If you want to specify a t innovation distribution, then you can either specify the model using the name-value pair argument `'Distribution','t'`, or use dot notation to modify an existing model.

Specify the model using the name-value pair argument.

```Mdl = regARIMA('ARLags',1:2,'Distribution','t'); Mdl.Distribution```
```ans = struct with fields: Name: "t" DoF: NaN ```

If you use the name-value pair argument to specify the t innovation distribution, then the default degrees of freedom is `NaN`.

You can use dot notation to yield the same result.

```Mdl = regARIMA(2,0,0); Mdl.Distribution = 't'```
```Mdl = regARIMA with properties: Description: "ARMA(2,0) Error Model (t Distribution)" Distribution: Name = "t", DoF = NaN Intercept: NaN Beta: [1×0] P: 2 Q: 0 AR: {NaN NaN} at lags [1 2] SAR: {} MA: {} SMA: {} Variance: NaN ```

If the innovation distribution is ${t}_{10}$, then you can use dot notation to modify the `Distribution` property of the existing model `Mdl`. You cannot modify the fields of `Distribution` using dot notation, e.g., `Mdl.Distribution.DoF = 10` is not a value assignment. However, you can display the value of the fields using dot notation.

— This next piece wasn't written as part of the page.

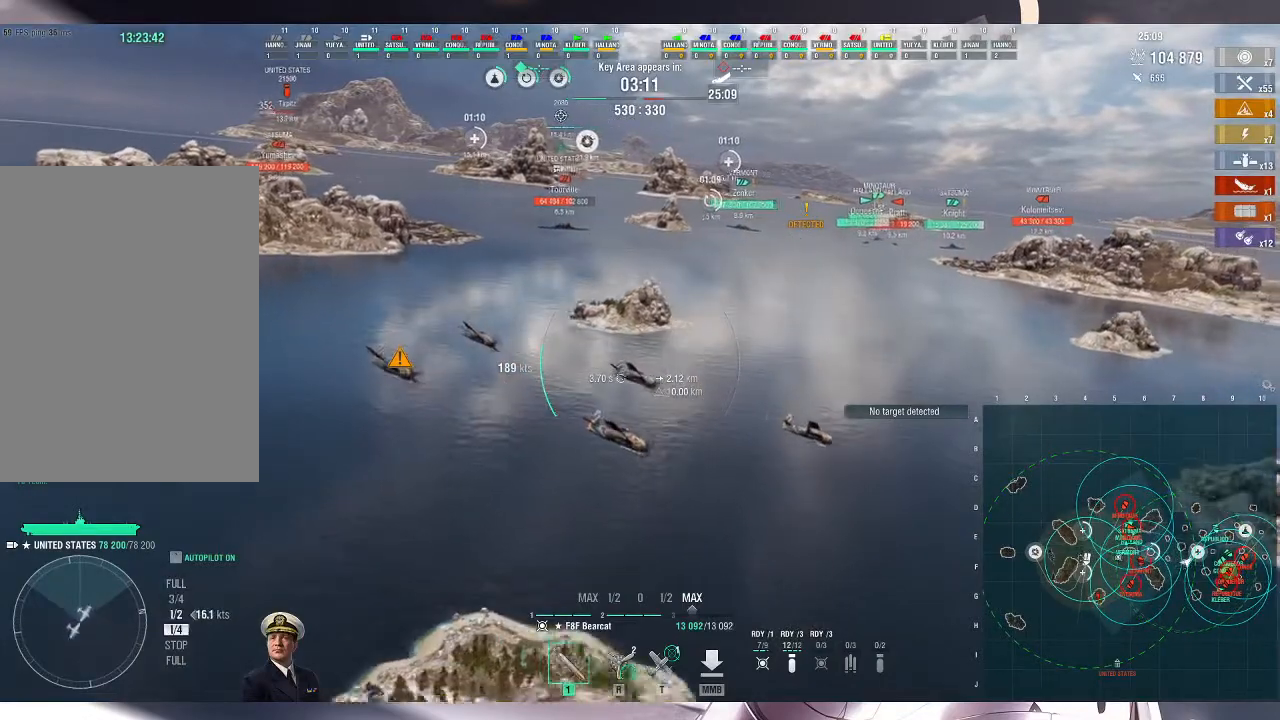
{"keys": ["a"], "mouse": [], "events": []}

`Mdl.Distribution = struct('Name','t','DoF',10)`
```Mdl = regARIMA with properties: Description: "ARMA(2,0) Error Model (t Distribution)" Distribution: Name = "t", DoF = 10 Intercept: NaN Beta: [1×0] P: 2 Q: 0 AR: {NaN NaN} at lags [1 2] SAR: {} MA: {} SMA: {} Variance: NaN ```
`tDistributionDoF = Mdl.Distribution.DoF`
```tDistributionDoF = 10 ```

Since the `DoF` field is not a `NaN`, it is an equality constraint when you estimate `Mdl` using `estimate`.

Alternatively, you can specify the ${t}_{10}$ innovation distribution using the name-value pair argument.

```Mdl = regARIMA('ARLags',1:2,'Intercept',0,... 'Distribution',struct('Name','t','DoF',10))```
```Mdl = regARIMA with properties: Description: "ARMA(2,0) Error Model (t Distribution)" Distribution: Name = "t", DoF = 10 Intercept: 0 Beta: [1×0] P: 2 Q: 0 AR: {NaN NaN} at lags [1 2] SAR: {} MA: {} SMA: {} Variance: NaN ```

## References

[1] Box, G. E. P., G. M. Jenkins, and G. C. Reinsel. Time Series Analysis: Forecasting and Control. 3rd ed. Englewood Cliffs, NJ: Prentice Hall, 1994.

[2] Wold, H. A Study in the Analysis of Stationary Time Series. Uppsala, Sweden: Almqvist & Wiksell, 1938.